Associate Director - Regulatory Project Management (Contract) 27647

About The Position

Requirements

• Expertise in global regulatory filing project management
• Expertise in project management tools
• Expertise in using Veeva Rim for content plan submissions
• Comprehensive understanding of types of Global HA submissions and requirements and guidelines
• Ability to drive firm deadlines and adapt quickly to changing requirements and priorities
• Excellent organization, written/verbal communication, and attention to detail to persuade managers and leaders to take action
• Stakeholder management skills
• Ability to balance multiple tasks to meet priorities and timelines
• Supervisory/management experience
• Bachelor’s degree in life sciences or technology area
• Typically requires 10+ years of project management experience in regulatory/clinical project management or project management experience in a life sciences company and 2 years of supervisory/management experience, or the equivalent combination of education and experience

Responsibilities

• Oversees complex project and portfolio plans from project initiation to closeout.
• Drives the definition of the project milestones, tasks, deliverables, key dependencies and resource requirements.
• Oversees the development of project plans, status reports, issue logs, and other project-related artifacts.
• Leads strategies for risk mitigation and contingency planning within plan.
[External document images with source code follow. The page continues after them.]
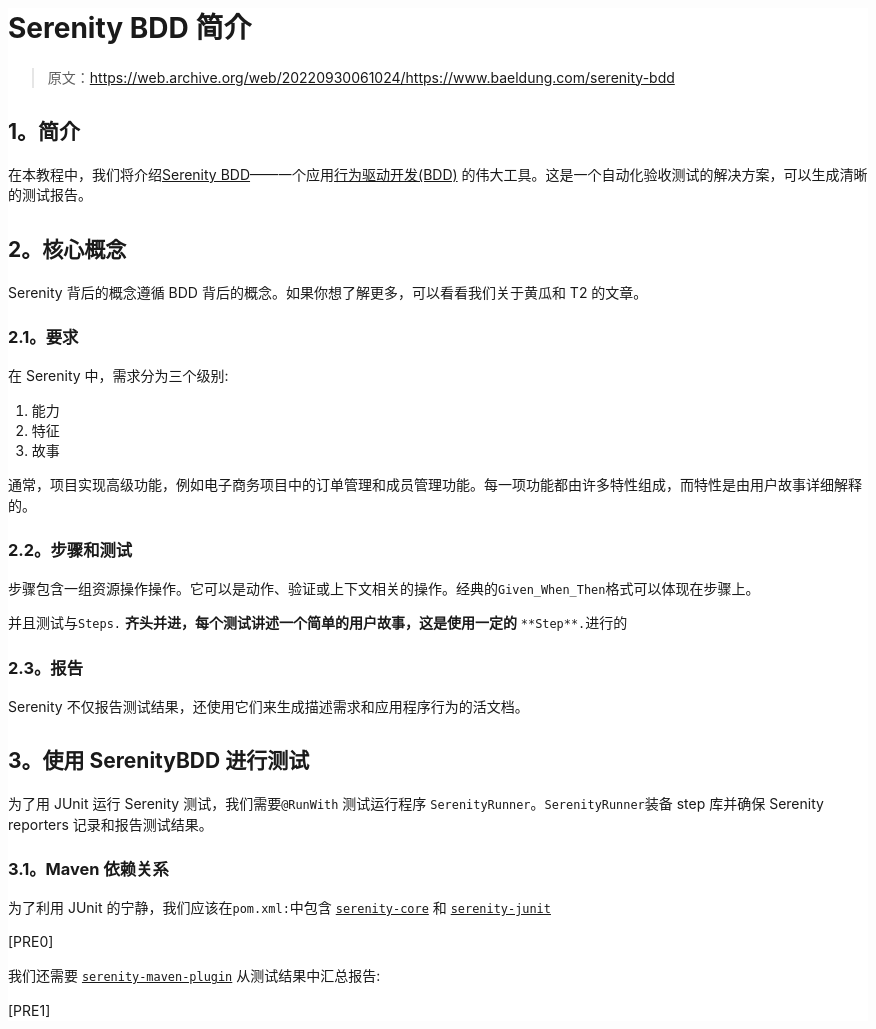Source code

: # Serenity BDD 简介

> 原文：<https://web.archive.org/web/20220930061024/https://www.baeldung.com/serenity-bdd>

## **1。简介**

在本教程中，我们将介绍[Serenity BDD](https://web.archive.org/web/20221128122857/http://www.thucydides.info/)——一个应用[行为驱动开发(BDD)](/web/20221128122857/https://www.baeldung.com/cs/bdd-guide) 的伟大工具。这是一个自动化验收测试的解决方案，可以生成清晰的测试报告。

## **2。核心概念**

Serenity 背后的概念遵循 BDD 背后的概念。如果你想了解更多，可以看看我们关于黄瓜和 T2 的文章。

### **2.1。要求**

在 Serenity 中，需求分为三个级别:

1.  能力
2.  特征
3.  故事

通常，项目实现高级功能，例如电子商务项目中的订单管理和成员管理功能。每一项功能都由许多特性组成，而特性是由用户故事详细解释的。

### **2.2。步骤和测试**

步骤包含一组资源操作操作。它可以是动作、验证或上下文相关的操作。经典的`Given_When_Then`格式可以体现在步骤上。

并且测试与`Steps.` **齐头并进，每个测试讲述一个简单的用户故事，这是使用一定的** `**Step**.`进行的

### **2.3。报告**

Serenity 不仅报告测试结果，还使用它们来生成描述需求和应用程序行为的活文档。

## **3。使用 SerenityBDD** 进行测试

为了用 JUnit 运行 Serenity 测试，我们需要`@RunWith` 测试运行程序 `SerenityRunner`。`SerenityRunner`装备 step 库并确保 Serenity reporters 记录和报告测试结果。

### **3.1。Maven 依赖关系**

为了利用 JUnit 的宁静，我们应该在`pom.xml:`中包含 [`serenity-core`](https://web.archive.org/web/20221128122857/https://search.maven.org/classic/#artifactdetails%7Cnet.serenity-bdd%7Cserenity-core%7C1.2.5-rc.11%7Cjar) 和 [`serenity-junit`](https://web.archive.org/web/20221128122857/https://search.maven.org/classic/#artifactdetails%7Cnet.serenity-bdd%7Cserenity-junit%7C1.2.5-rc.11%7Cjar)

[PRE0]

我们还需要 [`serenity-maven-plugin`](https://web.archive.org/web/20221128122857/https://search.maven.org/classic/#artifactdetails%7Cnet.serenity-bdd.maven.plugins%7Cserenity-maven-plugin%7C1.2.5-rc.6%7Cjar) 从测试结果中汇总报告:

[PRE1]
Efficiently identifies and resolves project issues within the team and drives the resolution to completion.
• Manages project status, issues, schedule and accomplishments and communicates to various management and stakeholder groups, as needed.
• Leads and manages members of submission management team.
• Leads the preparation of necessary reports to drive data-driven resource, budget and trade-off discussions across the GRA function.
• As a people manager within the organization, may have financial accountabilities and human resource responsibilities for assigned staff.